An exact copy of the entries is needed, with every picture left out.

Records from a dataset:
- Opening Delimiter -
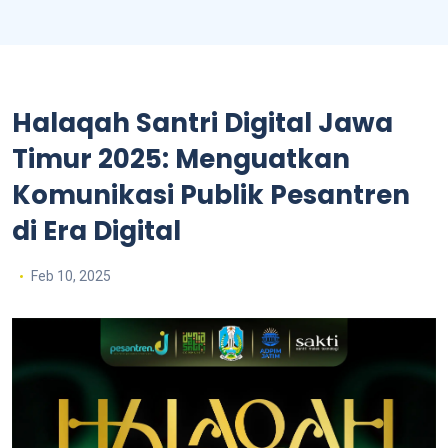
Halaqah Santri Digital Jawa
Timur 2025: Menguatkan
Komunikasi Publik Pesantren
di Era Digital
Feb 10, 2025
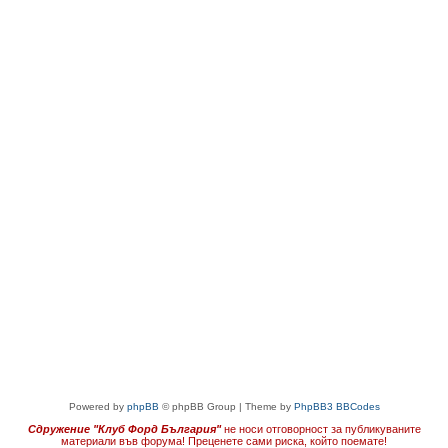
Powered by
phpBB
© phpBB Group | Theme by
PhpBB3 BBCodes
Сдружение "Клуб Форд България"
не носи отговорност за публикуваните
материали във форума!
Преценете сами риска, който поемате!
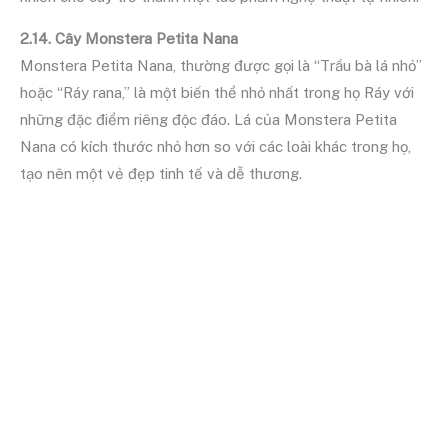
2.14. Cây Monstera Petita Nana
Monstera Petita Nana, thường được gọi là “Trầu bà lá nhỏ”
hoặc “Ráy rana,” là một biến thể nhỏ nhất trong họ Ráy với
những đặc điểm riêng độc đáo. Lá của Monstera Petita
Nana có kích thước nhỏ hơn so với các loài khác trong họ,
tạo nên một vẻ đẹp tinh tế và dễ thương.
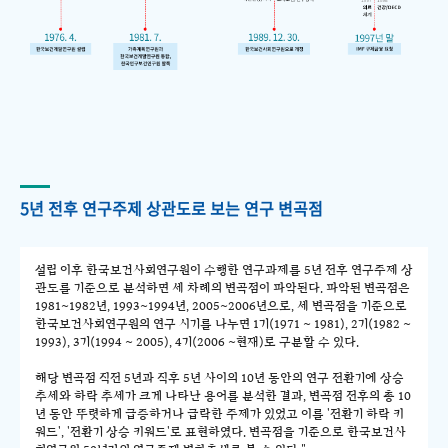
5년 전후 연구주제 상관도로 보는 연구 변곡점
설립 이후 한국보건사회연구원이 수행한 연구과제를 5년 전후 연구주제 상
관도를 기준으로 분석하면 세 차례의 변곡점이 파악된다. 파악된 변곡점은
1981~1982년, 1993~1994년, 2005~2006년으로, 세 변곡점을 기준으로
한국보건사회연구원의 연구 시기를 나누면 1기(1971 ~ 1981), 2기(1982 ~
1993), 3기(1994 ~ 2005), 4기(2006 ~현재)로 구분할 수 있다.
해당 변곡점 직전 5년과 직후 5년 사이의 10년 동안의 연구 전환기에 상승
추세와 하락 추세가 크게 나타난 용어를 분석한 결과, 변곡점 전후의 총 10
년 동안 뚜렷하게 급증하거나 급락한 주제가 있었고 이를 '전환기 하락 키
워드', '전환기 상승 키워드'로 표현하였다. 변곡점을 기준으로 한국보건사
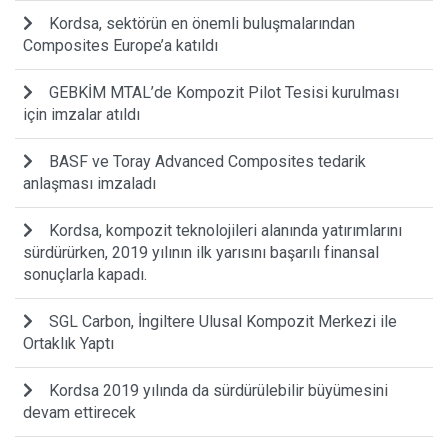
Kordsa, sektörün en önemli buluşmalarından
Composites Europe’a katıldı
GEBKİM MTAL’de Kompozit Pilot Tesisi kurulması
için imzalar atıldı
BASF ve Toray Advanced Composites tedarik
anlaşması imzaladı
Kordsa, kompozit teknolojileri alanında yatırımlarını
sürdürürken, 2019 yılının ilk yarısını başarılı finansal
sonuçlarla kapadı.
SGL Carbon, İngiltere Ulusal Kompozit Merkezi ile
Ortaklık Yaptı
Kordsa 2019 yılında da sürdürülebilir büyümesini
devam ettirecek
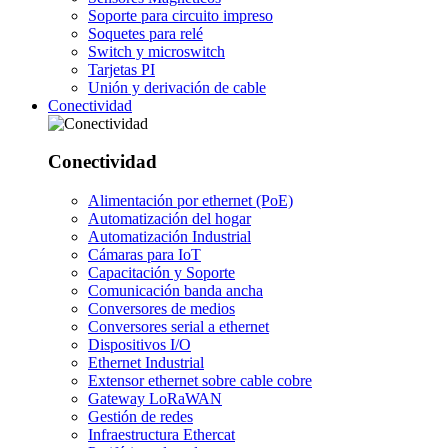
Soporte para circuito impreso
Soquetes para relé
Switch y microswitch
Tarjetas PI
Unión y derivación de cable
Conectividad
Conectividad
Alimentación por ethernet (PoE)
Automatización del hogar
Automatización Industrial
Cámaras para IoT
Capacitación y Soporte
Comunicación banda ancha
Conversores de medios
Conversores serial a ethernet
Dispositivos I/O
Ethernet Industrial
Extensor ethernet sobre cable cobre
Gateway LoRaWAN
Gestión de redes
Infraestructura Ethercat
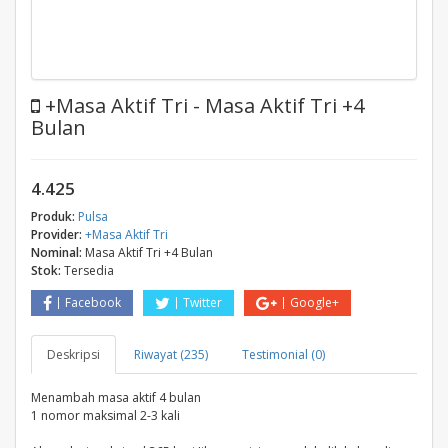
+Masa Aktif Tri - Masa Aktif Tri +4
Bulan
4.425
Produk:
Pulsa
Provider:
+Masa Aktif Tri
Nominal:
Masa Aktif Tri +4 Bulan
Stok:
Tersedia
Facebook
Twitter
Google+
Deskripsi
Riwayat (235)
Testimonial (0)
Menambah masa aktif 4 bulan
1 nomor maksimal 2-3 kali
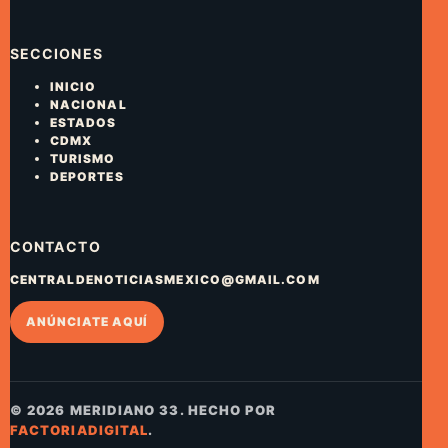
SECCIONES
INICIO
NACIONAL
ESTADOS
CDMX
TURISMO
DEPORTES
CONTACTO
CENTRALDENOTICIASMEXICO@GMAIL.COM
ANÚNCIATE AQUÍ
© 2026 MERIDIANO 33. HECHO POR
FACTORIADIGITAL
.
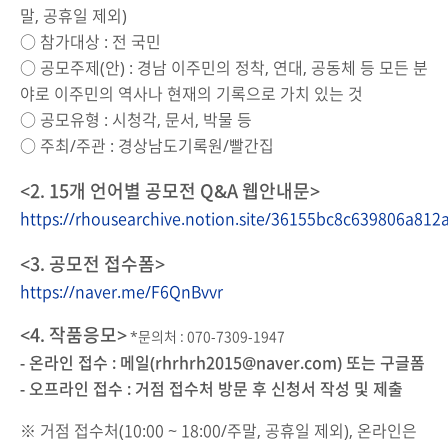
말, 공휴일 제외)
○ 참가대상 : 전 국민
○ 공모주제(안) : 경남 이주민의 정착, 연대, 공동체 등 모든 분
야로 이주민의 역사나 현재의 기록으로 가치 있는 것
○ 공모유형 : 시청각, 문서, 박물 등
○ 주최/주관 : 경상남도기록원/빨간집
<2. 15개 언어별 공모전 Q&A 웹안내문>
https://rhousearchive.notion.site/36155bc8c639806a81
<3. 공모전 접수폼>
https://naver.me/F6QnBvvr
<4. 작품응모>
*문의처 : 070-7309-1947
- 온라인 접수 : 메일(rhrhrh2015@naver.com) 또는 구글폼
- 오프라인 접수 : 거점 접수처 방문 후 신청서 작성 및 제출
※ 거점 접수처(10:00 ~ 18:00/주말, 공휴일 제외), 온라인은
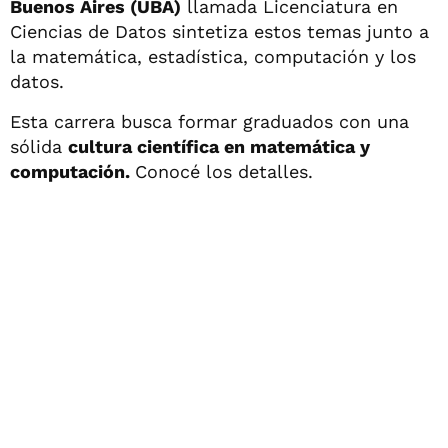
Buenos Aires (UBA)
llamada Licenciatura en
Ciencias de Datos sintetiza estos temas junto a
la matemática, estadística, computación y los
datos.
Esta carrera busca formar graduados con una
sólida
cultura científica en matemática y
computación.
Conocé los detalles.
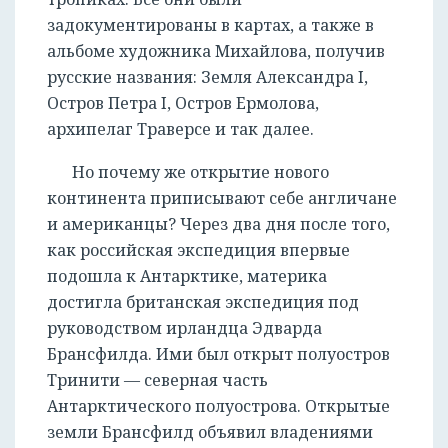
задокументированы в картах, а также в
альбоме художника Михайлова, получив
русские названия: Земля Александра I,
Остров Петра I, Остров Ермолова,
архипелаг Траверсе и так далее.
Но почему же открытие нового
континента приписывают себе англичане
и американцы? Через два дня после того,
как российская экспедиция впервые
подошла к Антарктике, материка
достигла британская экспедиция под
руководством ирландца Эдварда
Брансфилда. Ими был открыт полуостров
Тринити — северная часть
Антарктического полуострова. Открытые
земли Брансфилд объявил владениями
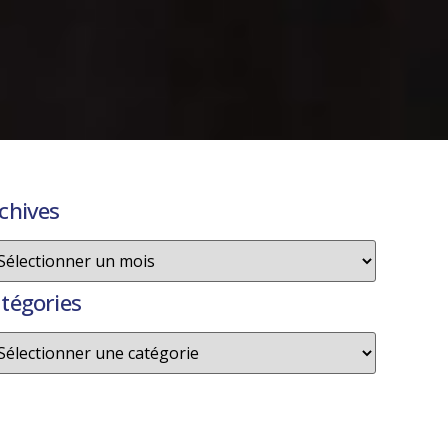
chives
tégories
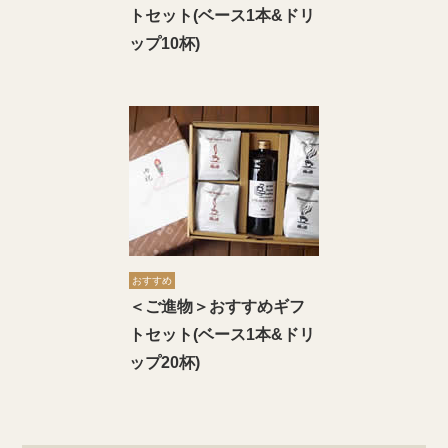
トセット(ベース1本&ドリ
ップ10杯)
おすすめ
＜ご進物＞おすすめギフ
トセット(ベース1本&ドリ
ップ20杯)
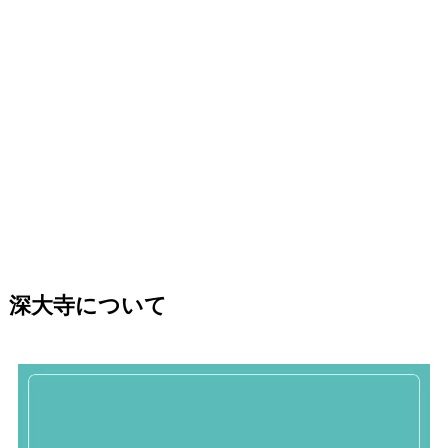
深大寺について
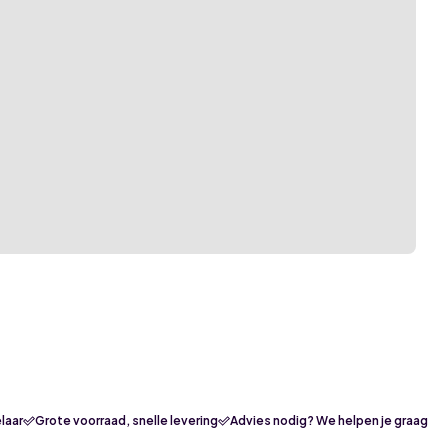
laar
Grote voorraad, snelle levering
Advies nodig? We helpen je graag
- Closing Delimiter -
SOLUTION FOR THIS TASK:
Halaqah Santri Digital Jawa
Timur 2025: Menguatkan
Komunikasi Publik Pesantren
di Era Digital
Feb 10, 2025
Powered by
phpBB
© phpBB Group | Theme by
PhpBB3 BBCodes
Сдружение "Клуб Форд България"
не носи отговорност за публикуваните
материали във форума!
Преценете сами риска, който поемате!
2.14. Cây Monstera Petita Nana
Monstera Petita Nana, thường được gọi là “Trầu bà lá nhỏ”
hoặc “Ráy rana,” là một biến thể nhỏ nhất trong họ Ráy với
những đặc điểm riêng độc đáo. Lá của Monstera Petita
Nana có kích thước nhỏ hơn so với các loài khác trong họ,
tạo nên một vẻ đẹp tinh tế và dễ thương.
5년 전후 연구주제 상관도로 보는 연구 변곡점
설립 이후 한국보건사회연구원이 수행한 연구과제를 5년 전후 연구주제 상
관도를 기준으로 분석하면 세 차례의 변곡점이 파악된다. 파악된 변곡점은
1981~1982년, 1993~1994년, 2005~2006년으로, 세 변곡점을 기준으로
한국보건사회연구원의 연구 시기를 나누면 1기(1971 ~ 1981), 2기(1982 ~
1993), 3기(1994 ~ 2005), 4기(2006 ~현재)로 구분할 수 있다.
해당 변곡점 직전 5년과 직후 5년 사이의 10년 동안의 연구 전환기에 상승
추세와 하락 추세가 크게 나타난 용어를 분석한 결과, 변곡점 전후의 총 10
년 동안 뚜렷하게 급증하거나 급락한 주제가 있었고 이를 '전환기 하락 키
워드', '전환기 상승 키워드'로 표현하였다. 변곡점을 기준으로 한국보건사
Kordsa, sektörün en önemli buluşmalarından
Composites Europe’a katıldı
GEBKİM MTAL’de Kompozit Pilot Tesisi kurulması
için imzalar atıldı
BASF ve Toray Advanced Composites tedarik
anlaşması imzaladı
Kordsa, kompozit teknolojileri alanında yatırımlarını
sürdürürken, 2019 yılının ilk yarısını başarılı finansal
sonuçlarla kapadı.
SGL Carbon, İngiltere Ulusal Kompozit Merkezi ile
Ortaklık Yaptı
Kordsa 2019 yılında da sürdürülebilir büyümesini
devam ettirecek
Soporte para circuito impreso
Soquetes para relé
Switch y microswitch
Tarjetas PI
Unión y derivación de cable
Conectividad
Conectividad
Alimentación por ethernet (PoE)
Automatización del hogar
Automatización Industrial
Cámaras para IoT
Capacitación y Soporte
Comunicación banda ancha
Conversores de medios
Conversores serial a ethernet
Dispositivos I/O
Ethernet Industrial
Extensor ethernet sobre cable cobre
Gateway LoRaWAN
Gestión de redes
Infraestructura Ethercat
+Masa Aktif Tri - Masa Aktif Tri +4
Bulan
4.425
Produk:
Pulsa
Provider:
+Masa Aktif Tri
Nominal:
Masa Aktif Tri +4 Bulan
Stok:
Tersedia
Facebook
Twitter
Google+
Deskripsi
Riwayat (235)
Testimonial (0)
Menambah masa aktif 4 bulan
1 nomor maksimal 2-3 kali
SECCIONES
INICIO
NACIONAL
ESTADOS
CDMX
TURISMO
DEPORTES
CONTACTO
CENTRALDENOTICIASMEXICO@GMAIL.COM
ANÚNCIATE AQUÍ
© 2026 MERIDIANO 33. HECHO POR
FACTORIADIGITAL
.
말, 공휴일 제외)
○ 참가대상 : 전 국민
○ 공모주제(안) : 경남 이주민의 정착, 연대, 공동체 등 모든 분
야로 이주민의 역사나 현재의 기록으로 가치 있는 것
○ 공모유형 : 시청각, 문서, 박물 등
○ 주최/주관 : 경상남도기록원/빨간집
<2. 15개 언어별 공모전 Q&A 웹안내문>
https://rhousearchive.notion.site/36155bc8c639806a81
<3. 공모전 접수폼>
https://naver.me/F6QnBvvr
<4. 작품응모>
*문의처 : 070-7309-1947
- 온라인 접수 : 메일(rhrhrh2015@naver.com) 또는 구글폼
- 오프라인 접수 : 거점 접수처 방문 후 신청서 작성 및 제출
※ 거점 접수처(10:00 ~ 18:00/주말, 공휴일 제외), 온라인은
Buenos Aires (UBA)
llamada Licenciatura en
Ciencias de Datos sintetiza estos temas junto a
la matemática, estadística, computación y los
datos.
Esta carrera busca formar graduados con una
sólida
cultura científica en matemática y
computación.
Conocé los detalles.
задокументированы в картах, а также в
альбоме художника Михайлова, получив
русские названия: Земля Александра I,
Остров Петра I, Остров Ермолова,
архипелаг Траверсе и так далее.
Но почему же открытие нового
континента приписывают себе англичане
и американцы? Через два дня после того,
как российская экспедиция впервые
подошла к Антарктике, материка
достигла британская экспедиция под
руководством ирландца Эдварда
Брансфилда. Ими был открыт полуостров
Тринити — северная часть
Антарктического полуострова. Открытые
земли Брансфилд объявил владениями
chives
tégories
トセット(ベース1本&ドリ
ップ10杯)
おすすめ
＜ご進物＞おすすめギフ
トセット(ベース1本&ドリ
ップ20杯)
深大寺について
laar
Grote voorraad, snelle levering
Advies nodig? We helpen je graag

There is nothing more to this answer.